Restons dans la région avec un Sazerac (bitter Peychaud, absinthe, cognac, whisky, citron). En le portant à mes lèvres, je m’imagine à la Nouvelle Orléans. La Nouvelle Orléans d’avant Katerina, celle que l’on voit tout aussi fantasmée dans le tome de la BD Blacksad L’enfer, le silence. La musique est là, il fait chaud, je suis dans un bar où l’on entre par l’angle de la rue, et mon Sazerac moitié bourbon-moitié cognac n’a jamais été aussi savoureux.

La plage des Caraïbes du Dark N’Stormy

Dans un esprit différent, un Dark N’Stormy (rhum black épicé, ginger beer) me transporte plutôt sur une plage. Quelque chose comme les Bahamas, juste avant un gros orage. La chaleur est pesante, et on aperçoit au loin les gros nuages qui vont venir nous éclater la tronche, nous offrant cette lumière bien particulière, un rouge profond, beau et menaçant. Eh bien j’observe cela, mon Dark N’Stormy à la main, prêt à affronter le déluge. D’ailleurs sa recette est ici.

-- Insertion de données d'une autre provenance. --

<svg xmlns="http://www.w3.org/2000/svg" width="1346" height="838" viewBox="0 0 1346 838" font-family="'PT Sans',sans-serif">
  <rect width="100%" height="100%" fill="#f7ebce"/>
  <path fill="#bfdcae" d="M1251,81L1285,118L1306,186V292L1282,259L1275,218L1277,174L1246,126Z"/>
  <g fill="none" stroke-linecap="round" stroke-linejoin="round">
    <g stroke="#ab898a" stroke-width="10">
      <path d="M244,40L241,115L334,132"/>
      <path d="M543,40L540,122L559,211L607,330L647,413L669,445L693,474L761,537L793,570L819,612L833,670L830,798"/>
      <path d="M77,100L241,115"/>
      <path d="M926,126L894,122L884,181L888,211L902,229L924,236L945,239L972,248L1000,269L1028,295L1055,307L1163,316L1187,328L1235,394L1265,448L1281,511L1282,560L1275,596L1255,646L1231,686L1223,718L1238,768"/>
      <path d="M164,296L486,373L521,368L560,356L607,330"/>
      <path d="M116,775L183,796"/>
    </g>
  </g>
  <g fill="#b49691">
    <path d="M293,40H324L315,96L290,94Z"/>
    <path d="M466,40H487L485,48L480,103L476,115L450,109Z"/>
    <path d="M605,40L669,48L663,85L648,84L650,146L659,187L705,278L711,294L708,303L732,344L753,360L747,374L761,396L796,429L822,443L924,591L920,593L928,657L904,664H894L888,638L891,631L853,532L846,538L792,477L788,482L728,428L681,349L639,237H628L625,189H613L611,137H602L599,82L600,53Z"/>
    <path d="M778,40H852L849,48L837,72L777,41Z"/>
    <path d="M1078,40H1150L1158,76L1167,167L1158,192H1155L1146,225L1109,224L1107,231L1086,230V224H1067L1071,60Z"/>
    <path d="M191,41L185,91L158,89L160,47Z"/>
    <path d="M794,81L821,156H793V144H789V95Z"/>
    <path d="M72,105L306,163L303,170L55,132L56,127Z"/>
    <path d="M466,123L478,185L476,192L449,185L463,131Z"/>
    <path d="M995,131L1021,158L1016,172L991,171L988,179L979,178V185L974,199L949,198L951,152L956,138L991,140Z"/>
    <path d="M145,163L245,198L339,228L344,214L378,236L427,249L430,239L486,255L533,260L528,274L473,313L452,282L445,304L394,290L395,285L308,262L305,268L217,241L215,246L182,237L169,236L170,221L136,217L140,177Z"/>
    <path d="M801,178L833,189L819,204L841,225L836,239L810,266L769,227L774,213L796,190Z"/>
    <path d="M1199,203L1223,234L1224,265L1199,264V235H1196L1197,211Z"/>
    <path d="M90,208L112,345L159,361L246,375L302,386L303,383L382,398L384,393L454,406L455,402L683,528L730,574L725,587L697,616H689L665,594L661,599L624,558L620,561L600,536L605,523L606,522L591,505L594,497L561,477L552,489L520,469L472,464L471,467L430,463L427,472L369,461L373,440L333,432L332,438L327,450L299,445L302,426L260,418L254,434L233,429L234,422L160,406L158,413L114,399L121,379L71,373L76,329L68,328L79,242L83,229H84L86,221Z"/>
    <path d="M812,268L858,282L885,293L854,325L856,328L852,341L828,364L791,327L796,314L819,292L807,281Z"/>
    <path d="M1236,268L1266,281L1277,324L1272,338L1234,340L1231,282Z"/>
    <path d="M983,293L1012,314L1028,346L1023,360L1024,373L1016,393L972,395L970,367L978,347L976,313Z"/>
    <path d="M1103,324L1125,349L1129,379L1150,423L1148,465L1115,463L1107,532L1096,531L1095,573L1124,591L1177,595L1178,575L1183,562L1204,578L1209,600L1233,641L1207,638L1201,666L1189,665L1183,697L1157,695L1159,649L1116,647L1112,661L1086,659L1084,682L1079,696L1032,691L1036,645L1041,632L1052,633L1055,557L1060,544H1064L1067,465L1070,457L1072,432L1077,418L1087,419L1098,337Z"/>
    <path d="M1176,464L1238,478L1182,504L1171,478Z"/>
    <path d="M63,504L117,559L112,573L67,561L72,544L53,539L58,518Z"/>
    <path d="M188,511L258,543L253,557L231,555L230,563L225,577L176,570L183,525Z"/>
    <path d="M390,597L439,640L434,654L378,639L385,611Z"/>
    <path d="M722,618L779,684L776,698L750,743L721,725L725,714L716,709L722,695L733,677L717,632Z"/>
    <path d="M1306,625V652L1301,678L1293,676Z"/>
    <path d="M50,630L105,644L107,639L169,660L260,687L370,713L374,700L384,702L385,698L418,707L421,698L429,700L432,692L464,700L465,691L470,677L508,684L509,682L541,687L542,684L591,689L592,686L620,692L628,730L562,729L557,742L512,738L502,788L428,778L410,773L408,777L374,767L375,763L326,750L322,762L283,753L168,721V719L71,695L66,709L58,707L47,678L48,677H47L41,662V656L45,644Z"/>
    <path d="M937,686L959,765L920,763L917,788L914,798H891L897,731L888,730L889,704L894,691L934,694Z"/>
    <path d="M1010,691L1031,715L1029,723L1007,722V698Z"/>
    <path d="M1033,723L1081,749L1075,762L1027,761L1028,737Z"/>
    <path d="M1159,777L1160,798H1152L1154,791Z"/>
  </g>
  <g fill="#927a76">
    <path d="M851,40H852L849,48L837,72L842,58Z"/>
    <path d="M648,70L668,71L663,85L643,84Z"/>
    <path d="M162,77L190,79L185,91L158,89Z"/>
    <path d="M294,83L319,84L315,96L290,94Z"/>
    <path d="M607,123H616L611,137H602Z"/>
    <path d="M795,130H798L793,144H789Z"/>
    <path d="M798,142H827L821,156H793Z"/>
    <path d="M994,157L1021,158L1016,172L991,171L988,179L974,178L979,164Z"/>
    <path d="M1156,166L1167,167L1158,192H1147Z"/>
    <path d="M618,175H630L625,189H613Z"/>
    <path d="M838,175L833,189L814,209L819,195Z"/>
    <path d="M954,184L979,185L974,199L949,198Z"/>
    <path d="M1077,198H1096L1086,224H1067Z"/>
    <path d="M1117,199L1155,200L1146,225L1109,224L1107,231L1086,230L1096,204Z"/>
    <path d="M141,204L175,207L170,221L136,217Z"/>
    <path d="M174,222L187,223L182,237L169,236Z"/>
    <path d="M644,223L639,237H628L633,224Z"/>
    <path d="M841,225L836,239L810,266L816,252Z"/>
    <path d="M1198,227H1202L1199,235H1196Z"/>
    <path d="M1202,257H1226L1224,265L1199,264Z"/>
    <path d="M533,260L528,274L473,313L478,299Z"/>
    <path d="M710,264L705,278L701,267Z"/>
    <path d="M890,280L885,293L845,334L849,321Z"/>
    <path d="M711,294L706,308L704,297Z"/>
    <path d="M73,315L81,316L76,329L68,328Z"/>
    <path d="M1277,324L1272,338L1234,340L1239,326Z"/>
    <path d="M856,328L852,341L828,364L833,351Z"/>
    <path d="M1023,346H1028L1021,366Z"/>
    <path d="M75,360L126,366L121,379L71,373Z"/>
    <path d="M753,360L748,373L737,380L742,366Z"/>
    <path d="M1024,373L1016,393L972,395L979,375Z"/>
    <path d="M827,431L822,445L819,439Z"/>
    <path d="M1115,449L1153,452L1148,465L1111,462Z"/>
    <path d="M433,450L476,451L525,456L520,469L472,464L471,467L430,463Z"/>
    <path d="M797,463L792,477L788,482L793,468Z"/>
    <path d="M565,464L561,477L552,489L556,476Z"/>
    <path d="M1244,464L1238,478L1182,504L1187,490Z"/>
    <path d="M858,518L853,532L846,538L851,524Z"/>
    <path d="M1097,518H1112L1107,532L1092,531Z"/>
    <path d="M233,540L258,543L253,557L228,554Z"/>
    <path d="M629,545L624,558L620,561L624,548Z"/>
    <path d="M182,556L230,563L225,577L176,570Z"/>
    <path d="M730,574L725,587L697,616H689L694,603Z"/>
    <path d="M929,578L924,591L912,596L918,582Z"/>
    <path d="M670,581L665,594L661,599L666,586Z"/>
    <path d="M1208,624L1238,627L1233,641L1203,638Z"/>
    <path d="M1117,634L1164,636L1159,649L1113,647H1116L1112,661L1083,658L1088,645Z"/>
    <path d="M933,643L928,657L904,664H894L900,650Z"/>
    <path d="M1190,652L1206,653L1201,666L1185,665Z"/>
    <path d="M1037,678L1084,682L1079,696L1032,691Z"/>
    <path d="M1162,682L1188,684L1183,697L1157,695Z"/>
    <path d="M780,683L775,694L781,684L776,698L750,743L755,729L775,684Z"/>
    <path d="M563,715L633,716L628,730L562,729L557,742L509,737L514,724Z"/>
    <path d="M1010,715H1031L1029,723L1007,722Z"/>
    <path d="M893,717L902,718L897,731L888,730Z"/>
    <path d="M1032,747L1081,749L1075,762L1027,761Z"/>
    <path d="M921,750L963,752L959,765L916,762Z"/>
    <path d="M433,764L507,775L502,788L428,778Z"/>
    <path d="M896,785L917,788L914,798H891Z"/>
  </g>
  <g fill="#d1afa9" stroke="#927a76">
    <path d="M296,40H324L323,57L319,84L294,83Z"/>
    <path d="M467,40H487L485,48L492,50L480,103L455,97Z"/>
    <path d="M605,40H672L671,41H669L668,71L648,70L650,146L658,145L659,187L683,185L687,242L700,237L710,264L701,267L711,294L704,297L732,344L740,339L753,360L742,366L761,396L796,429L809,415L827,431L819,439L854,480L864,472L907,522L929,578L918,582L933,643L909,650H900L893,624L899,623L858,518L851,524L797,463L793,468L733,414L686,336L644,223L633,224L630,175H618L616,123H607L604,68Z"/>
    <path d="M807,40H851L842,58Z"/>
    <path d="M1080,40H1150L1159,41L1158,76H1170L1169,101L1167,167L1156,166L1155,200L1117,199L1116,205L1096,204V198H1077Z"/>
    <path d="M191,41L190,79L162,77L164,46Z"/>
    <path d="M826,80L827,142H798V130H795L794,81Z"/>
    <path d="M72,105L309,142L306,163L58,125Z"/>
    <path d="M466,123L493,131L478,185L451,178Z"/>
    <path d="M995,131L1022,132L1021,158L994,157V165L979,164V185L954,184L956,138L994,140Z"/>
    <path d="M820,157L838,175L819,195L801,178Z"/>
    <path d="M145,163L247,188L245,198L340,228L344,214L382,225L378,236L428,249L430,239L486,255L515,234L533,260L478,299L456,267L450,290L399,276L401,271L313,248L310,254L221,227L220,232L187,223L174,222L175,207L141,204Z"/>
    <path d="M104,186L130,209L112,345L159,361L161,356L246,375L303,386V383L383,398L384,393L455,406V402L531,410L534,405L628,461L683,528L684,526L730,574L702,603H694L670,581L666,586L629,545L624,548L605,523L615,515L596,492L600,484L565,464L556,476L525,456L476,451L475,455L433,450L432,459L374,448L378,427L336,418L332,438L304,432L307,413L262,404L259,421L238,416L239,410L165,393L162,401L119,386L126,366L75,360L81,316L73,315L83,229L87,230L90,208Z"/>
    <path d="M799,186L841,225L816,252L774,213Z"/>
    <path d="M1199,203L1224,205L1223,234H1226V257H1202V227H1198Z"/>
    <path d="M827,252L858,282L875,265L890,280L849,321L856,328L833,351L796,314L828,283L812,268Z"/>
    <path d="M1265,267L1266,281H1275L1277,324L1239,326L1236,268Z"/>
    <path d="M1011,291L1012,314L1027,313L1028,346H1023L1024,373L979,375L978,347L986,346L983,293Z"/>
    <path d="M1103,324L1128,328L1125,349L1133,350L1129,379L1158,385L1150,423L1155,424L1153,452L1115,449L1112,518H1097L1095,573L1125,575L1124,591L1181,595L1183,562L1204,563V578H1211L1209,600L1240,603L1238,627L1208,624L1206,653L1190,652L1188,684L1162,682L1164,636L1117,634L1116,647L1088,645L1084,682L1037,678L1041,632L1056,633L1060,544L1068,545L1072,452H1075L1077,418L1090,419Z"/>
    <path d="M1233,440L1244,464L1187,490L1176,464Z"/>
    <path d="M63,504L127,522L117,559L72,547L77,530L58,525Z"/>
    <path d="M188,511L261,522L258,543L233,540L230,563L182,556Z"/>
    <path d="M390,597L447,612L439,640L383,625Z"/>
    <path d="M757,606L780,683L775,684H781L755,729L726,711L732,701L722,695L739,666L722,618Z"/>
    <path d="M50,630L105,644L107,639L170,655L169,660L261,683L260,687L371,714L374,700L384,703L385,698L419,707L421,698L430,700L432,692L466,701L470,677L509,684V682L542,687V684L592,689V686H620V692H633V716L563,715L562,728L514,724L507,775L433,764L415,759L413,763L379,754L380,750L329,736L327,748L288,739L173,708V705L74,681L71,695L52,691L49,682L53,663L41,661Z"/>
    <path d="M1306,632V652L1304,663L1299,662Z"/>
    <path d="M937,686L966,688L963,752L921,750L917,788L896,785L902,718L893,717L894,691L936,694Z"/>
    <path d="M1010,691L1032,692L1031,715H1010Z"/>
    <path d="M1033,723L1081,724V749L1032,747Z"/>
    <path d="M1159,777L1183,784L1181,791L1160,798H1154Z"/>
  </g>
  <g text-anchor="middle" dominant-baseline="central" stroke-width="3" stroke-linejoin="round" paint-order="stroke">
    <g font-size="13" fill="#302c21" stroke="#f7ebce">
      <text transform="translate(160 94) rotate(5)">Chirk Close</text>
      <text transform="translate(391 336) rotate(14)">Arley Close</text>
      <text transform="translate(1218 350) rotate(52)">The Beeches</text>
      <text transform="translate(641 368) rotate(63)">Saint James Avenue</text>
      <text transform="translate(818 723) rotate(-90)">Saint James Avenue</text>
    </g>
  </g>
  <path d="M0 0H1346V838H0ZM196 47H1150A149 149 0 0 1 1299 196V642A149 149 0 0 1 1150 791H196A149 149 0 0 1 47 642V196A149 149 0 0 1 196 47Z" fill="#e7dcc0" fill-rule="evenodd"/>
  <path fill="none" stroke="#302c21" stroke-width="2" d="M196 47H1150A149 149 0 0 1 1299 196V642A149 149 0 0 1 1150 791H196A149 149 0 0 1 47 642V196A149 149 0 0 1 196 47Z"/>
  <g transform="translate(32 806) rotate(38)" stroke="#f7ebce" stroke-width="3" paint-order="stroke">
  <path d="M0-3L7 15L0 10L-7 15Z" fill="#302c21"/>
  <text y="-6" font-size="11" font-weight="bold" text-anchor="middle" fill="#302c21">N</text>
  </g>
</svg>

Dans ces trois cas, je me visualise très bien dans des lieux où je n’ai en fait jamais mis les pieds. Ces sensations visuelles viennent surtout de l’imagerie véhiculée par ces cocktails, et les moments cinématographiques où je les ai découverts. Mais il existe des cocktails qui sont pour moi des réminiscences de lieux que j’ai déjà visités … et où j’ai déjà bu leurs petits frères.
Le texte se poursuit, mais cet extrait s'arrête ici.